-------- TEXT SECTION
Job Openings Near Two-Year Low as Layoffs Jump Construction, leisure and hospitality and healthcare cuts drive March increase in layoffs By Gwynn Guilford
https://www.wsj.com/articles/u-s-layoffs-jumped-in-march-as-job-openings-fell-3805c6a1
Construction, leisure and hospitality and healthcare cuts drive March increase in layoffs
U.S. job openings dropped to their lowest level in nearly two years in March and layoffs rose sharply, in signs that demand for workers is cooling a year after the Federal Reserve began lifting interest rates to combat inflation.
Layoffs rose to a seasonally adjusted 1.8 million in March from the prior month, up from a revised 1.6 million in February, the Labor Department said Tuesday. The increase was led by job losses in construction, leisure and hospitality and healthcare industries—sectors that have driven job growth in recent months as tech, finance and other white-collar industries cooled.
Employers also reported a seasonally adjusted 9.6 million job openings in March, the Labor Department said Tuesday, a decrease from a revised 10 million openings in February.
Openings reached their lowest level in March since April 2021 and are down from the record 12 million recorded last March. But they remain well above levels before the pandemic and exceed the 5.8 million unemployed people looking for work in March.
----------------
-------- SUPPLIED RECORDS
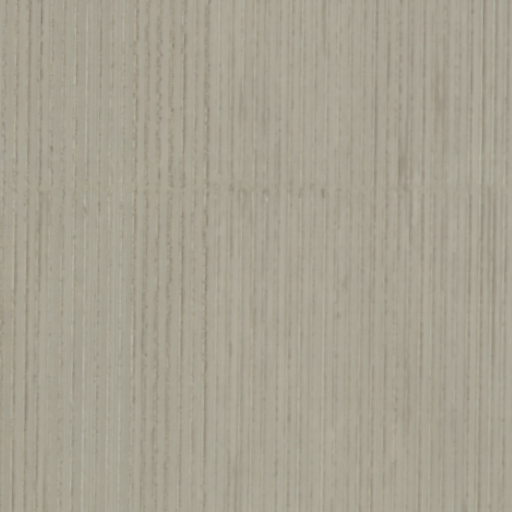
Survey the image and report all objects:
crop: (256, 256)
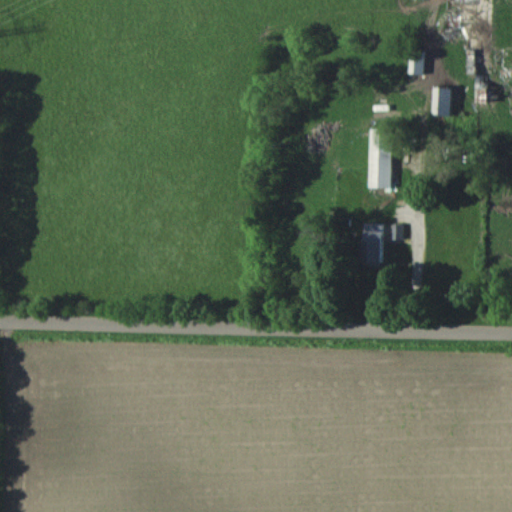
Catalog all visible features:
building: (418, 62)
building: (484, 88)
building: (445, 100)
building: (382, 158)
building: (376, 245)
road: (256, 324)
crop: (253, 427)
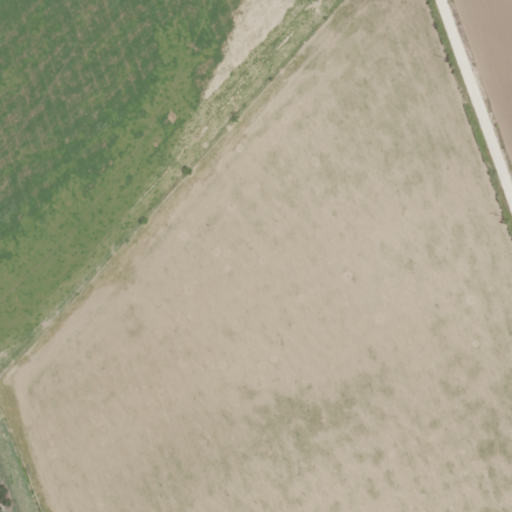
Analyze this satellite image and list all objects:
road: (482, 83)
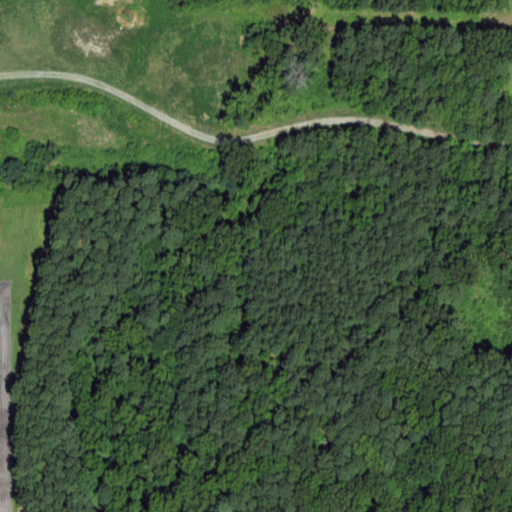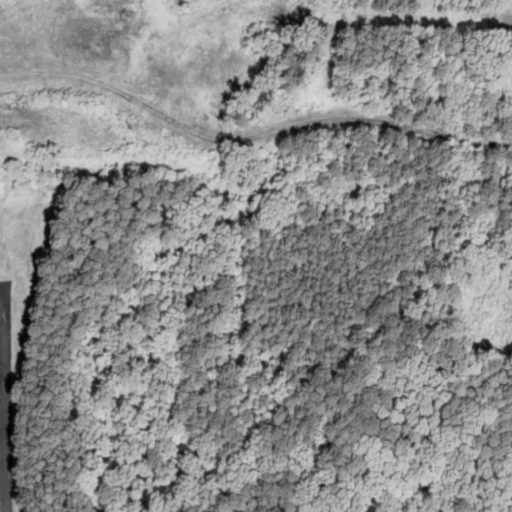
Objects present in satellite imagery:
track: (2, 416)
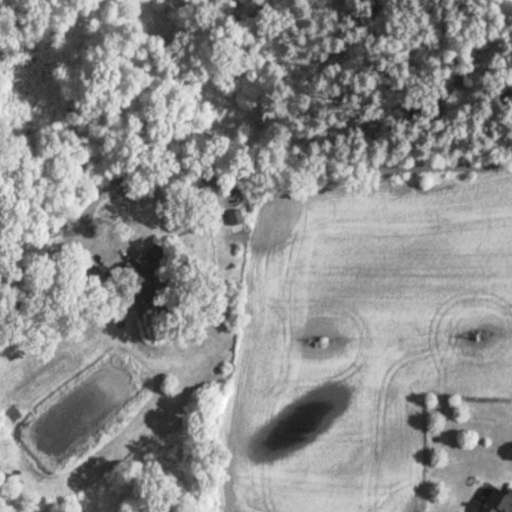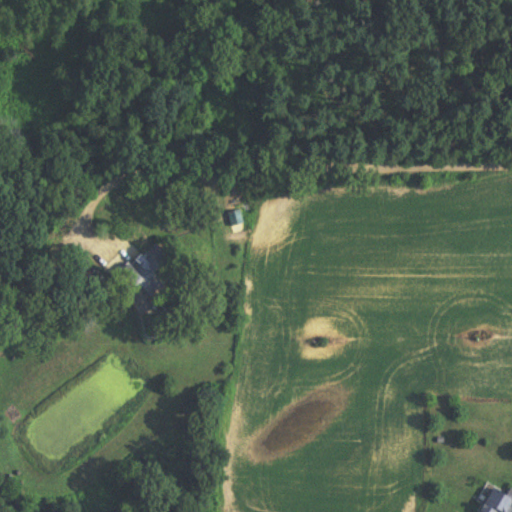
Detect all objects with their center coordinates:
road: (267, 167)
building: (154, 272)
building: (499, 502)
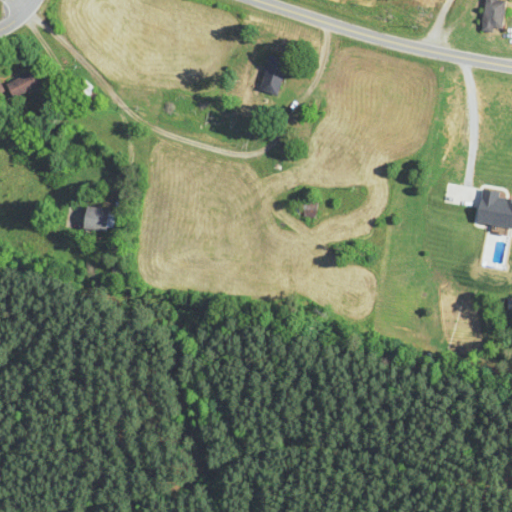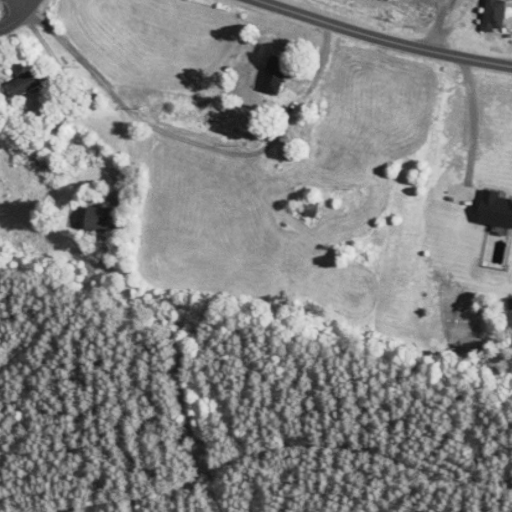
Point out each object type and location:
road: (21, 4)
building: (487, 15)
road: (18, 16)
road: (456, 19)
road: (435, 24)
road: (378, 38)
building: (267, 78)
building: (22, 82)
road: (473, 124)
road: (193, 140)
----------------
● **ASSIGNED TASK 1**:
According to the article on job openings and layoffs, how many unemployed people were looking for work in March?
● **ASSIGNED TASK 2**:
Which industries does the article on job openings and layoffs say led the March increase in layoffs?
● **ASSIGNED TASK 3**:
Continue the article on job openings and layoffs from its last sentence.

● **ANSWER SECTION 1**:
5.8 million

● **ANSWER SECTION 2**:
Construction, leisure and hospitality, and healthcare

● **ANSWER SECTION 3**:
“The labor market looks to be normalizing, and the big question is whether it stops at ‘normal’ or charges right through it to the point of contraction,” said Luke Tilley, chief economist at Wilmington Trust Investment Advisors.
Layoffs are approaching prepandemic levels as companies unveil high-profile job cuts, including Facebook parent Meta Platforms, Google parent Alphabet and Microsoft.
The March openings and layoffs report is among the last major releases ahead of the Federal Reserve’s monetary policy committee meeting on May 2-3. Officials are likely to increase interest rates again this week while debating whether that will be enough to then pause the fastest rate-raising cycle in 40 years. The benchmark federal-funds rate is currently at a range between 4.75% and 5%.
Tech, finance and other white-collar industries have cooled in recent months.
The Fed has aggressively raised rates over the past year to slow the labor market and overall economy and bring down high inflation.
Fed Chair Jerome Powell has highlighted the imbalance between job openings and available workers as a driver of rapid price increases, as strong labor demand can push up wages and flow through to higher prices.
Other employment measures show that the labor market remained solid but eased gradually in March. Employers added 236,000 jobs that month—strong by historical standards, but the smallest monthly gain in more than two years. The unemployment rate was 3.5%, near a 53-year low.
The Labor Department is set to release its April employment report on Friday.
U.S. economic growth cooled in the first quarter, with consumer spending and factory activity slowing recently. Wage growth and inflation remain elevated.
Layoffs fell in retail and warehousing industries in March, offsetting the overall increase, while manufacturing layoffs increased slightly, the Labor Department said.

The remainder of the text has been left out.